After that, Flug phoned the community relations departments of the other 29 major league clubs to let them know about his concept and invite them to participate. The first return call he got was from Pittsburgh, who became the second team to climb on board.

For four straight years now, the Pirates have worked with Flug on a Baseball Fantasy Camp for Kids. The most recent one took place at the Bill Mazeroski Miracle League Field in Murrysville on June 29. A total of 41 youngsters from three Miracle League programs in the region -- Murrysville, South Hills and Wheeling -- participated. Hurdle and Pirates players Jared Hughes, Bryan Morris and Tony Watson served as the instructors. Pirates Chairman Bob Nutting and Frank Coonelly, the team president, were also on hand.

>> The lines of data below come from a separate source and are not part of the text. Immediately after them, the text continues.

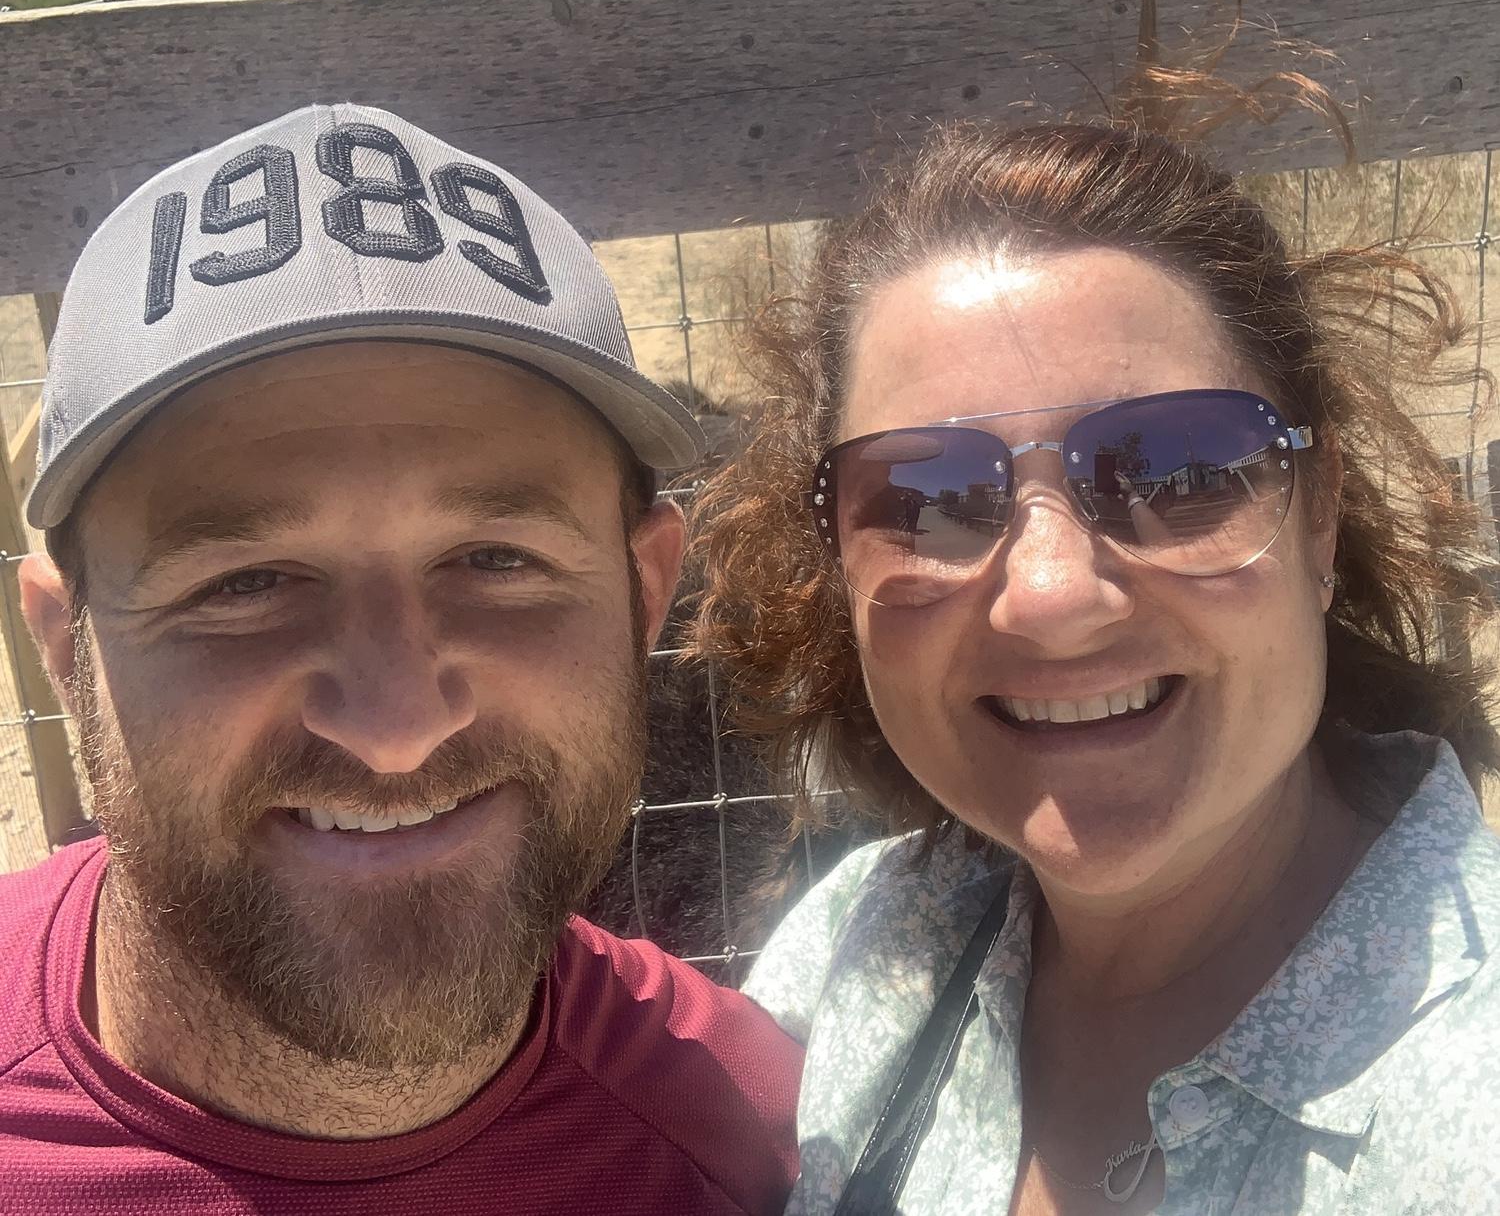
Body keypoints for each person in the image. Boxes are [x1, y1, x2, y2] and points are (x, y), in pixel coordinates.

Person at [0, 104, 802, 1214]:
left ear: (646, 595)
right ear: (63, 649)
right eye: (243, 583)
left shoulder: (765, 1153)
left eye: (493, 557)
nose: (395, 722)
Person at [692, 114, 1500, 1215]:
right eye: (925, 497)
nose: (1052, 596)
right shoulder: (863, 947)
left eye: (1176, 471)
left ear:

"Pittsburgh has really been a pioneer with this too," Flug said. "Teams like the Pirates do an awful lot in the community and they serve a lot of people. And it's sincere, it's not just PR. Baseball does a great job with that sort of thing and I'm happy to have a small role."

There's something else Pirates related that played a role in Baseball Fantasy Camp for Kids becoming a reality. The story involves Dave Parker, who won batting titles and a National League MVP Award plus was a World Series champion with Pittsburgh in the late 1970s.

Flug was attending an interleague game between the Rockies and the Anaheim Angels at Coors Field in 1997 when he noticed a boy with special needs standing near the visiting dugout desperately trying to get someone in uniform to toss him a souvenir baseball. Wanting to help, Flug yelled to Parker -- who was the Angels' first base coach at the time -- between innings: "Hey Cobra, how about a baseball for my young friend here?"

Shortly afterwards, Parker winked at Flug and rolled two baseballs across the dugout roof and into the hands of the kid, who was of course thrilled.

"I can't tell you what a profound impact that moment had on me," Flug said. "It sounds so simple, but it made me realize what kind of power there exists between major league baseball players and children -- especially kids who are dealing with some major challenges. I left that game thinking, 'How do I build on this?' I wanted to try and bottle it."

Years later, Flug was able to do that with Baseball Fantasy Camp for Kids.

"All you have to do is go to one of these camps and you're hooked," he said. "Some of the parents of these kids say to me, 'You have no idea what you've done.' But I do, and the Pirates do too."